$S_{P2} = \{p \mid p: \mathrm{prime} \wedge (\exists x_1, x_2 \in \mathbb{Z}, p = x_1^2 + x_2^2) \}$ is the set of all primes that can be represented as the sum of two squares. The function $S_{P2}(n)$ gives the $n$^th prime number from the set $S_{P2}$. Now, given two integers $n$ ($0 < n < 501$) and $k$ ($0 < k < 4$), find $p(S_{P2}(n), k)$ where $p(a, b)$ gives the number of unordered ways to sum to the given total ‘$a$’ with ‘$b$’ as its largest possible part.

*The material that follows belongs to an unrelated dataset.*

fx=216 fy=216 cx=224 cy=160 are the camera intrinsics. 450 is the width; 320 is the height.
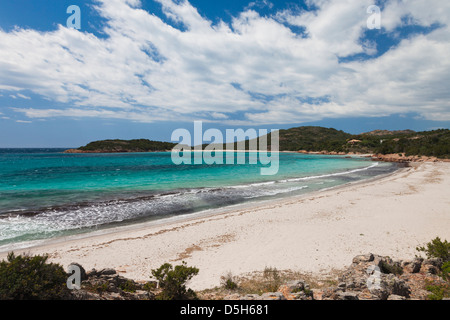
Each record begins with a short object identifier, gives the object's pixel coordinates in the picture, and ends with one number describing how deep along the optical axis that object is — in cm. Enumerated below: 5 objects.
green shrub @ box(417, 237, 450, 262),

For example: $p(5, 2) = 3$ (i.e. $2+2+1$, $2+1+1+1$, and $1+1+1+1+1$). Here $5$ is the total with $2$ as its largest possible part.

Input

The first line gives the number of test cases $T$ followed by $T$ lines of integer pairs, $n$ and $k$.

Constraints

• $0 < T < 501$
• $0 < n < 501$
• $1 < S_{P2}(n) < 7994$
• $0 < k < 4$

Output

The $p(S_{P2}(n), k)$ for each $n$ and $k$. Append a newline character to every test cases’ answer.

Example

Input:
3
2 2
3 2
5 3
Output:
3
7
85